Backup and Recovery

Currently, VeloDB Cloud does not support the automatic backup/restore function provided by doris, but you can manually simulate backup and recovery through import and export. If the data is very important, we recommend using the export method to back up the data to a storage service compatible with the S3 protocol; then use the import function to restore the data.

Currently, only table-level and partition-level data are supported for export. The consistency of the exported data is not guaranteed yet.

Preparation

Prepare AK and SK. VeloDB Cloud requires AK and SK for verification when accessing object storage
Prepare REGION and ENDPOINT REGION can be selected when creating a bucket or viewed in the bucket list.

Note: The object storage REGION must be in the same REGION as VeloDB Cloud to import the data.

The cloud storage system can find relevant information compatible with S3 in the corresponding documents.

Data Export

Before exporting data, you need to back up the table creation statement of the table where the data is located (the table creation statement is required when importing). You can use the following command to obtain:

SHOW CREATE TABLE db.table

db: database name
table: table name to be exported

The table creation statement needs to be saved by the user.

Data is exported to a storage service compatible with the S3 protocol through the EXPORT command. EXPORT is an asynchronous operation. The command will submit an EXPORT JOB to VeloDB Cloud and return immediately after the task is successfully submitted. After execution, you can view the export progress through SHOW EXPORT.

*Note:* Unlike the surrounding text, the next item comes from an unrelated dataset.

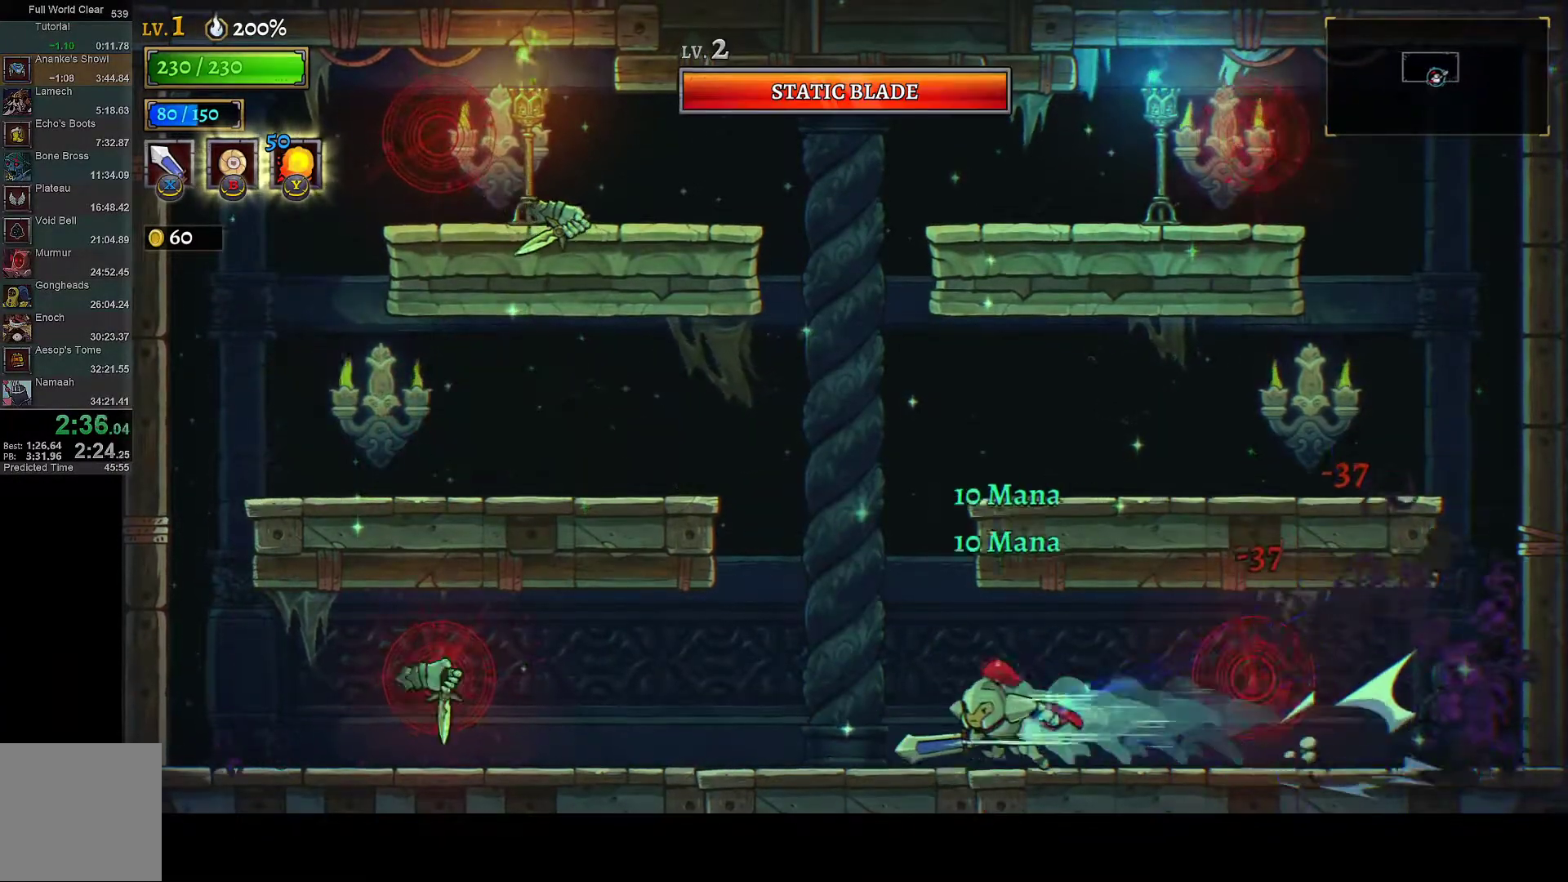
{"buttons": ["DPAD_RIGHT"], "left_stick": "center", "right_stick": "center", "events": [[150, "L1", "down"], [200, "X", "down"], [383, "DPAD_LEFT", "up"], [383, "L1", "up"], [417, "X", "up"], [467, "DPAD_RIGHT", "down"]]}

The EXPORT command is used as follows:

EXPORT TABLE db.table
TO export_path
[opt_properties]
WITH S3
(
"AWS_ENDPOINT" = "AWS_ENDPOINT",
"AWS_ACCESS_KEY" = "AWS_ACCESS_KEY",
"AWS_SECRET_KEY"="AWS_SECRET_KEY",
"AWS_REGION" = "AWS_REGION"
)

db: database name
table: table name to be exported
export_path: exported file path. It can be a directory or a file directory plus a file prefix. The latter is recommended.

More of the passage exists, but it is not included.